── PROVIDED DATA ──

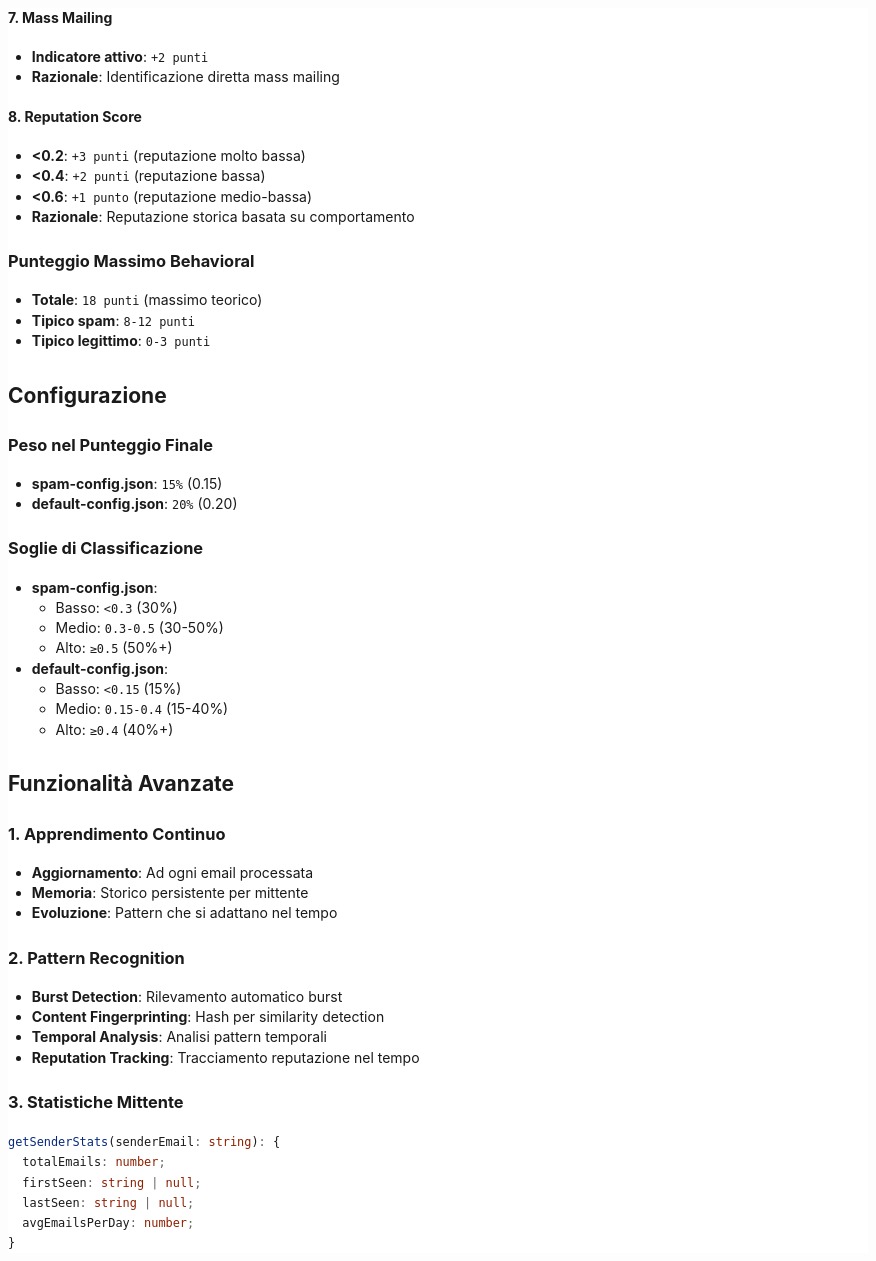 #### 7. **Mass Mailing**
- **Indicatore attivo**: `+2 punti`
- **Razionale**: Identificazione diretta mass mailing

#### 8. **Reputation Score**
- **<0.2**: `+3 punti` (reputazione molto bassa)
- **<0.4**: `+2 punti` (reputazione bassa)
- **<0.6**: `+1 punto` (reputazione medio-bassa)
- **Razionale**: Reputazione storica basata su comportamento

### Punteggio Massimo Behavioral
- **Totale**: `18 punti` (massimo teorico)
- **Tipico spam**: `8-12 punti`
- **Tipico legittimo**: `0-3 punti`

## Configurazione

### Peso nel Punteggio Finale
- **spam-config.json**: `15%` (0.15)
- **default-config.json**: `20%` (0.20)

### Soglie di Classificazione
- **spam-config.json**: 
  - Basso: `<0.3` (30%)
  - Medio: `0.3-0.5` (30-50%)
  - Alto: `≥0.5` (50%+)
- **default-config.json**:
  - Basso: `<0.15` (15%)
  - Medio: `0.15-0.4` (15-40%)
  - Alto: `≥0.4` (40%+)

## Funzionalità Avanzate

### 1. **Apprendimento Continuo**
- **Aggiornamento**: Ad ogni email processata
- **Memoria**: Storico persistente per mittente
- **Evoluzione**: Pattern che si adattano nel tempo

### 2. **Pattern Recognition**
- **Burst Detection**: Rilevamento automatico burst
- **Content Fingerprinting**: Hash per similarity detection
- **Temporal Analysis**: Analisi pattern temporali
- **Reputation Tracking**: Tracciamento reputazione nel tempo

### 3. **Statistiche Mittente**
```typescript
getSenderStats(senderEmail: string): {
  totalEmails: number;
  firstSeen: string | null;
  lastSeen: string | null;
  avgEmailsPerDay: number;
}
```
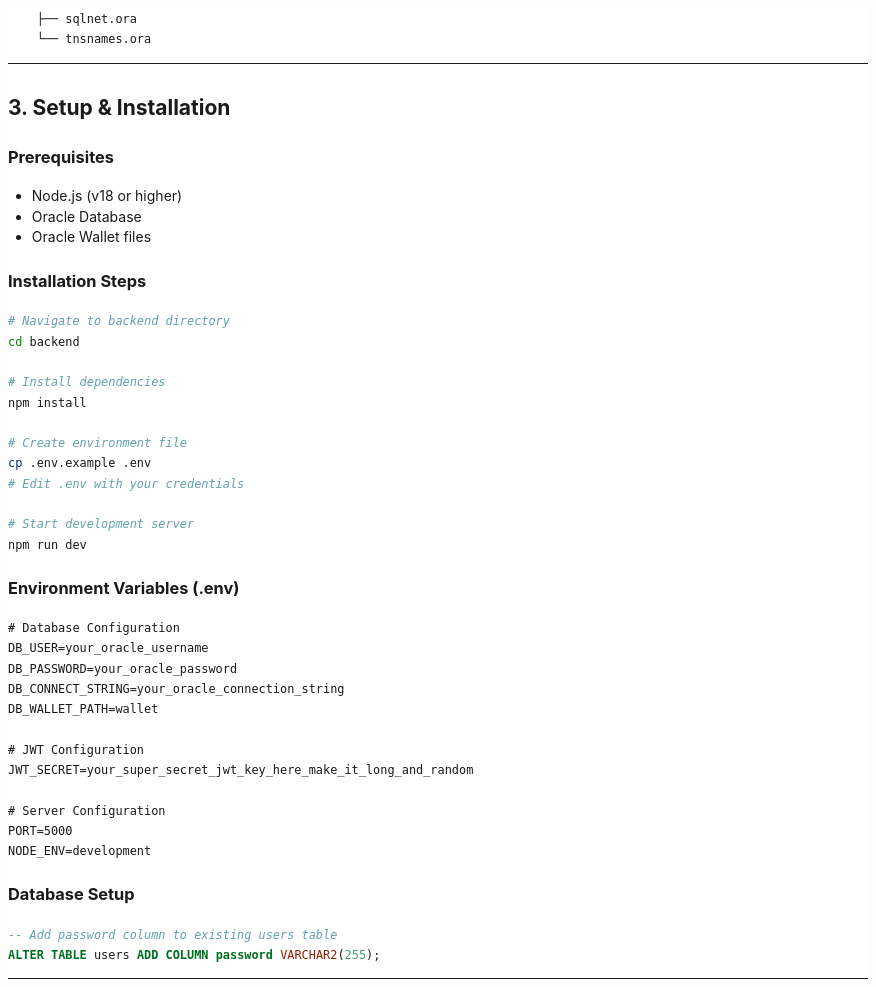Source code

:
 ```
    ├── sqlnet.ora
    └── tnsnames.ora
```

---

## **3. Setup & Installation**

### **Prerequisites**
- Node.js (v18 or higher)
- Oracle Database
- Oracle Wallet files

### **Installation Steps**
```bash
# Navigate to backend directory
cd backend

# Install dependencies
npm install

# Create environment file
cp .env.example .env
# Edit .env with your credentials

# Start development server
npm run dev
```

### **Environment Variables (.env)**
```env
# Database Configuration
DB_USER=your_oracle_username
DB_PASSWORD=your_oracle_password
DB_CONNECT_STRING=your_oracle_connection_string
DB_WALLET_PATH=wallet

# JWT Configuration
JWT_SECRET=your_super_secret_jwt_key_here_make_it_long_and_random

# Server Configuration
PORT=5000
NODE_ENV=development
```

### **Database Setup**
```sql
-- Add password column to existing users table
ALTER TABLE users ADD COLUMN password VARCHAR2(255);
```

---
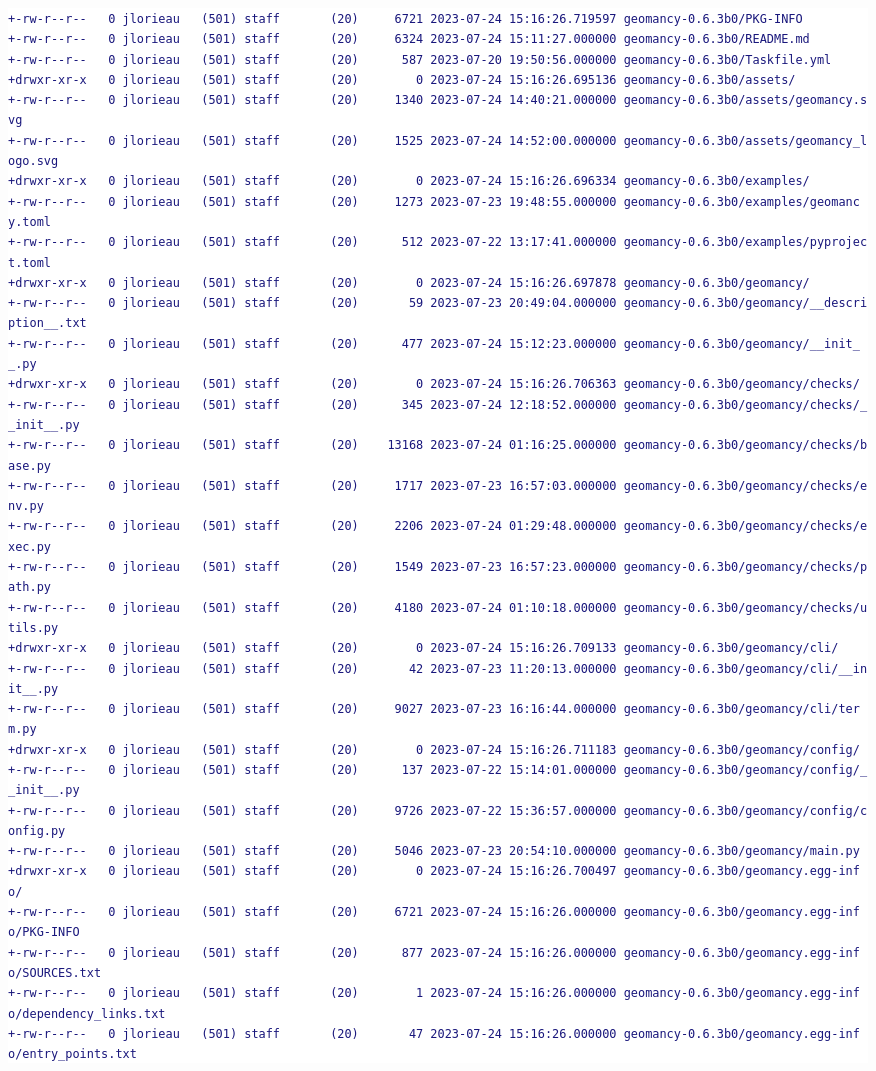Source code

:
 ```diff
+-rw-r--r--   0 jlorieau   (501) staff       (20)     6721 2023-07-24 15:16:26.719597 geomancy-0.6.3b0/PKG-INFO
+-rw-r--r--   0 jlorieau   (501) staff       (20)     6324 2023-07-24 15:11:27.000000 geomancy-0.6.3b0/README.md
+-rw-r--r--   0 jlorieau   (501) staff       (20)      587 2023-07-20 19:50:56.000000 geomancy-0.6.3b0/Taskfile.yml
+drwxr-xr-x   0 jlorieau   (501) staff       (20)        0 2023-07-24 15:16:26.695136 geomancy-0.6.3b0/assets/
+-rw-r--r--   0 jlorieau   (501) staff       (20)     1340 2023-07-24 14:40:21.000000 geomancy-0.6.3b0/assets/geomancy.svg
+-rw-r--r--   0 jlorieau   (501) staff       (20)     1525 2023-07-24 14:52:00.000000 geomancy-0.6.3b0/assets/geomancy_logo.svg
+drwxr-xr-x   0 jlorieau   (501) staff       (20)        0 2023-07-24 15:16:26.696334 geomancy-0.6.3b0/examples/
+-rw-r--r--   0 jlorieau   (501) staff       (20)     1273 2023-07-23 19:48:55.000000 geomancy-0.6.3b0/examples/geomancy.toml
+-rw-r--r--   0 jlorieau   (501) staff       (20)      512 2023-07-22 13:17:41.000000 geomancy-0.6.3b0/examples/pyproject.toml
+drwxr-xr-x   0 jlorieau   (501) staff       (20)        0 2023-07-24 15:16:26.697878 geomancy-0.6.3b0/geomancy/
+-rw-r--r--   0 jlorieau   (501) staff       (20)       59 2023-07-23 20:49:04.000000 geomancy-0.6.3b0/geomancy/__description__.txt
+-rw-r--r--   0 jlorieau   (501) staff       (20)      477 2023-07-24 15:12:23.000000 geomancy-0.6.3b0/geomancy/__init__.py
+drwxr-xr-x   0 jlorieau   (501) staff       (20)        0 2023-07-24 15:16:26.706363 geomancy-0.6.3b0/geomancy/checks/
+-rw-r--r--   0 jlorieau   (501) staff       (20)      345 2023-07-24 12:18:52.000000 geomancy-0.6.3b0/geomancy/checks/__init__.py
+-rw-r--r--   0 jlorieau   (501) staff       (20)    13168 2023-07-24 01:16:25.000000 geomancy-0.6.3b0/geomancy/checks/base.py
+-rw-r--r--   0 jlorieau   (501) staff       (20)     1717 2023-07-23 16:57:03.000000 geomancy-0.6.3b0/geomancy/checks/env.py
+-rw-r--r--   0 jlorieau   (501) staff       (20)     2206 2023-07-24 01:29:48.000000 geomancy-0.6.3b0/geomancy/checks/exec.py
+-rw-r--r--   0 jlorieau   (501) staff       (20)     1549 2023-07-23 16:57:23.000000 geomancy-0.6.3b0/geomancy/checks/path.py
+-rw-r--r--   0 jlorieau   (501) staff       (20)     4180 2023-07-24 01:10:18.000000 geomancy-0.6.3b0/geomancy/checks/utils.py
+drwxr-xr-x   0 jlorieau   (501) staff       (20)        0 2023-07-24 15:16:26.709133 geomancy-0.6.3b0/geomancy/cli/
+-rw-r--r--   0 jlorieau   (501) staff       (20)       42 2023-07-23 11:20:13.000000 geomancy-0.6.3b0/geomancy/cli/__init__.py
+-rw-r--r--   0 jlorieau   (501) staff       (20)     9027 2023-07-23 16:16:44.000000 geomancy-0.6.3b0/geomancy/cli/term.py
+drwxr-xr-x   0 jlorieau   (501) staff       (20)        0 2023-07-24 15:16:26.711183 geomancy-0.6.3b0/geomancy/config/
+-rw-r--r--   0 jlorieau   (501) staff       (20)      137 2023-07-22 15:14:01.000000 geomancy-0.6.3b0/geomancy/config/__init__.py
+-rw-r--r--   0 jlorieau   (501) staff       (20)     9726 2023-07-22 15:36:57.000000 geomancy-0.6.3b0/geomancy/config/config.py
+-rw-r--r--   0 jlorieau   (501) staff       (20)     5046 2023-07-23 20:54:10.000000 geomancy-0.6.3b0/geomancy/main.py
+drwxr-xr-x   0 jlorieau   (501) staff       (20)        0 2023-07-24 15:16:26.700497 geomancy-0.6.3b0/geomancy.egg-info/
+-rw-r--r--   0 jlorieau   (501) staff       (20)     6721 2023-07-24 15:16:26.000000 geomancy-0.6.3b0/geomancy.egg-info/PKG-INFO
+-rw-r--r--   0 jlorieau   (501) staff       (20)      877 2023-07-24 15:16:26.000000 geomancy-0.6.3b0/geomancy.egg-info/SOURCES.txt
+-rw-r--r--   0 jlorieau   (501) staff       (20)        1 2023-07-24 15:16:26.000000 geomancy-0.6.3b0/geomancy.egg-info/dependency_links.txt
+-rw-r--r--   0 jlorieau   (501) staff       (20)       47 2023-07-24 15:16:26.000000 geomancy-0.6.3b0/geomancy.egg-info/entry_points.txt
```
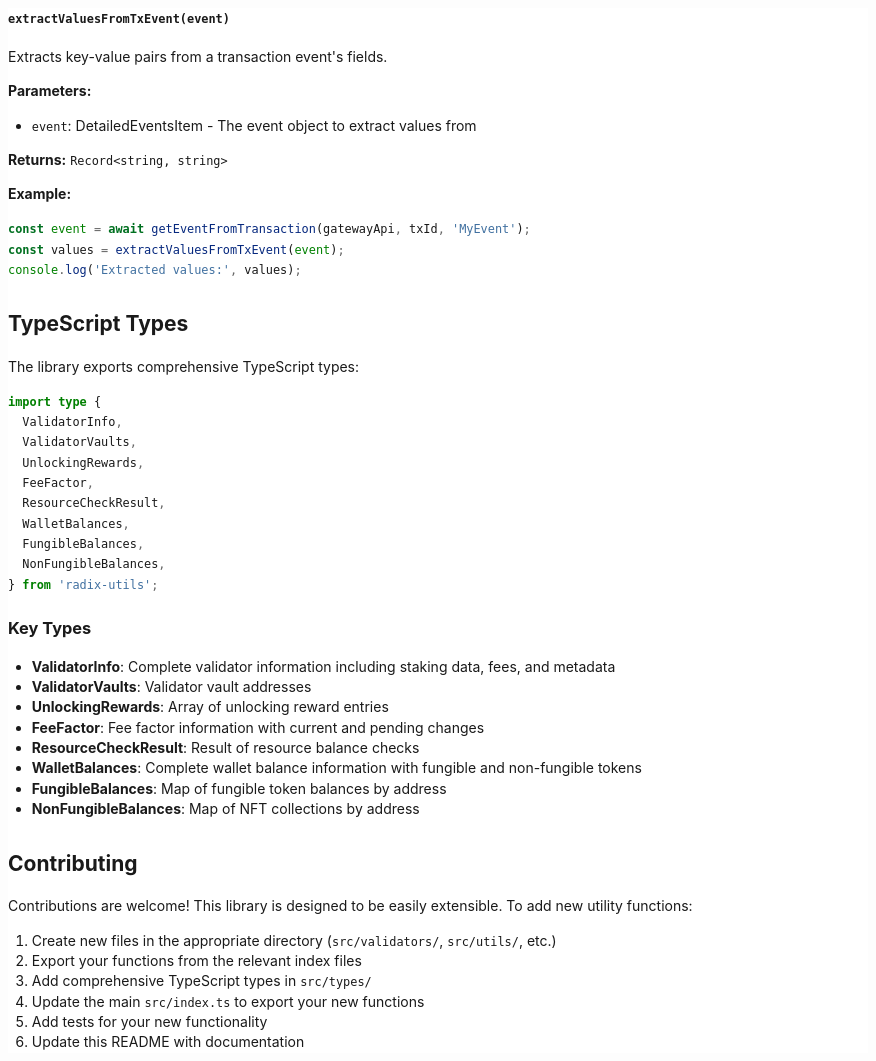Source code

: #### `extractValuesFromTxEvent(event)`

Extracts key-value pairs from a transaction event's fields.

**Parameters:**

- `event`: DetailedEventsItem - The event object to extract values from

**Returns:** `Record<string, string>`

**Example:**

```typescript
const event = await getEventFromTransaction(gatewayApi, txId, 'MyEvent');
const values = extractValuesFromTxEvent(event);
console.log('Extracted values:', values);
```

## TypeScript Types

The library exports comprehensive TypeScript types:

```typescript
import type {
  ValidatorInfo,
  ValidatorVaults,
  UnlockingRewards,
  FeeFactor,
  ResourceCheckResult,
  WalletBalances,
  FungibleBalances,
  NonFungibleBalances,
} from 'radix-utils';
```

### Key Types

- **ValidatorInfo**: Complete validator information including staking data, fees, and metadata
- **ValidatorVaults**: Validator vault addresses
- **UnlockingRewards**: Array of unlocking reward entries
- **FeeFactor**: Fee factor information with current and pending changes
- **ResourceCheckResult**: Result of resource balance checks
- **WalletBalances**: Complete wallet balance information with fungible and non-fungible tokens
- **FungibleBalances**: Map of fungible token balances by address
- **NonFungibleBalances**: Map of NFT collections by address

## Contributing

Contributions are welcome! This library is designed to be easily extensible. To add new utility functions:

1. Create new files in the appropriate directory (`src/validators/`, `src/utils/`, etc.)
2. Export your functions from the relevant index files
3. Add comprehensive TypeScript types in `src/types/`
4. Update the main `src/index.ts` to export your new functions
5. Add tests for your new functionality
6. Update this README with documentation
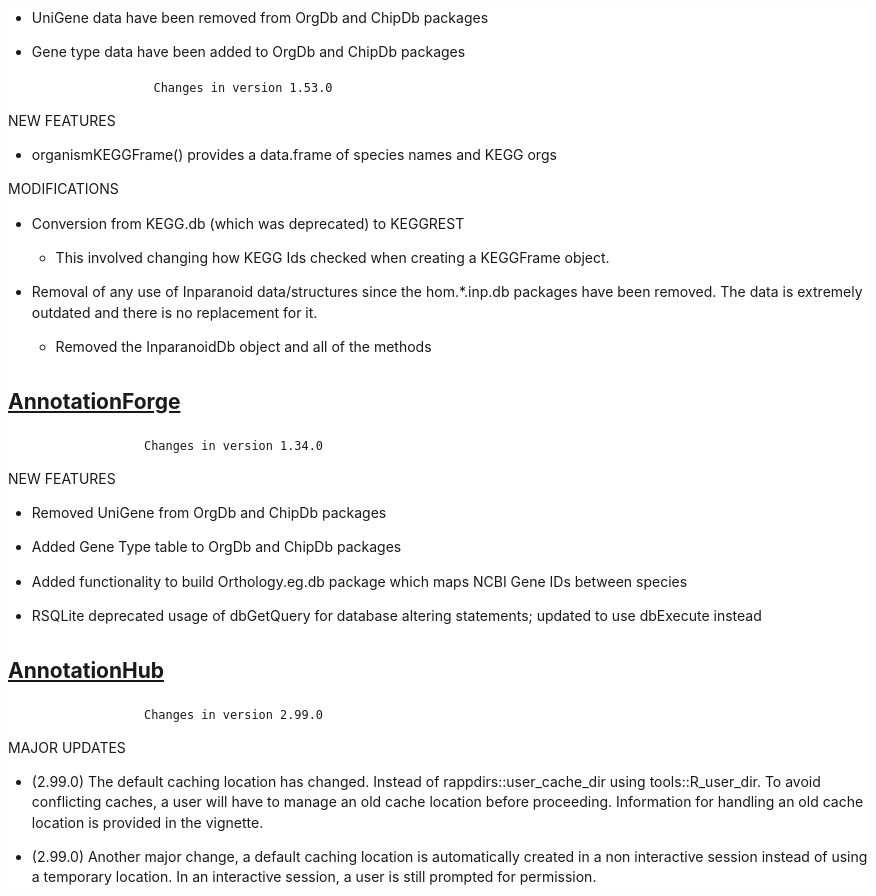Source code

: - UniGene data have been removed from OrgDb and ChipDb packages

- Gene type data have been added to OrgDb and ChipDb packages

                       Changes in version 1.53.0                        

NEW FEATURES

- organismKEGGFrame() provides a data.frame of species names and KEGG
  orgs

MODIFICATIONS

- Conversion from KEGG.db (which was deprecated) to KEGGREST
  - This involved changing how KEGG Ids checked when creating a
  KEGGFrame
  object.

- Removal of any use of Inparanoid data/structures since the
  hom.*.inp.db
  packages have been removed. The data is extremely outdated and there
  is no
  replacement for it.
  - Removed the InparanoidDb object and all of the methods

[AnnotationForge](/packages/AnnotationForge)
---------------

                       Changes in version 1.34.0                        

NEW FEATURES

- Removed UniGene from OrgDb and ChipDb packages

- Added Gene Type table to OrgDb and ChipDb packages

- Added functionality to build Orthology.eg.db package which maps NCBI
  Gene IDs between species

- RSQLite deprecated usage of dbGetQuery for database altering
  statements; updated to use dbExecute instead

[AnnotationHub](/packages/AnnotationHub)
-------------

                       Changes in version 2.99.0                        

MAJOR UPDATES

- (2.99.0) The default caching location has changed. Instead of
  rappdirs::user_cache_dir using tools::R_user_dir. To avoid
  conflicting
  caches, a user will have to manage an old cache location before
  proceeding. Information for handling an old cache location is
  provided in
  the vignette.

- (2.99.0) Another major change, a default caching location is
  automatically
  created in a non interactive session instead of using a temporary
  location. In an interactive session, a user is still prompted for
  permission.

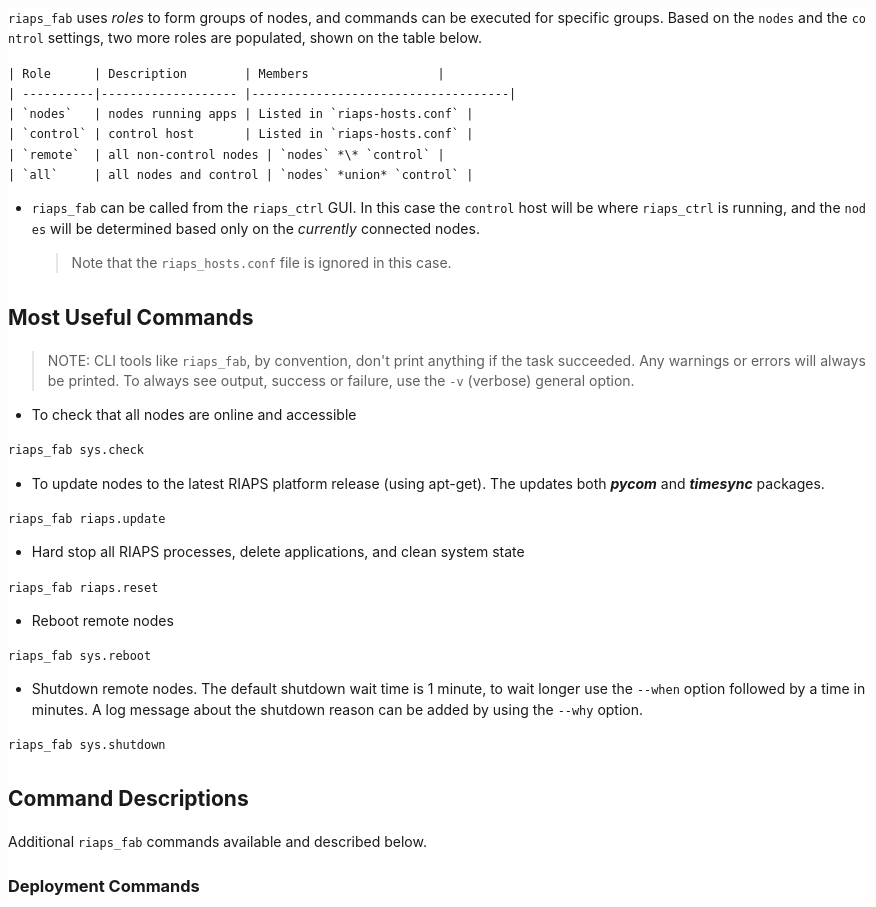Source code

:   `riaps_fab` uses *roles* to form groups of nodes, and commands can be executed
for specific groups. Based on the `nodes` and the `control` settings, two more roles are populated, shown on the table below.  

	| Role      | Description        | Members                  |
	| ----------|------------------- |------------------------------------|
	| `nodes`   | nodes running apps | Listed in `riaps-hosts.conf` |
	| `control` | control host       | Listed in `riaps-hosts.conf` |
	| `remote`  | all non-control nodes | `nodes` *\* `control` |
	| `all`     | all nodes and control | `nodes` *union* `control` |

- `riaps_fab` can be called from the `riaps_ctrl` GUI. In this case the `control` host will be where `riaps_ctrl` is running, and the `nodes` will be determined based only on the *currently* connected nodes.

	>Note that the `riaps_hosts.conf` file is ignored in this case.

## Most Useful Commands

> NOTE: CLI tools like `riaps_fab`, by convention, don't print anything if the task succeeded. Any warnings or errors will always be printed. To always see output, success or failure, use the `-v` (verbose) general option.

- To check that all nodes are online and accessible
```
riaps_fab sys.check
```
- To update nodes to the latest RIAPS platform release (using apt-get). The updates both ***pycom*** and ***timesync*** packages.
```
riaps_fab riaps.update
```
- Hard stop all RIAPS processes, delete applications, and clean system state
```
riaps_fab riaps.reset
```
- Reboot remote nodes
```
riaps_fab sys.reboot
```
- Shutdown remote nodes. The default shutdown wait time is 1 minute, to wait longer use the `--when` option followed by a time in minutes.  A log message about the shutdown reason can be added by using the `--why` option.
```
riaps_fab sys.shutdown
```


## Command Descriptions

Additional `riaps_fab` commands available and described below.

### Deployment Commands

───

Whenever a line in the material contains the word "development", copy that line.

§ **YOUR RESPONSE**:
# Start development server
NODE_ENV=development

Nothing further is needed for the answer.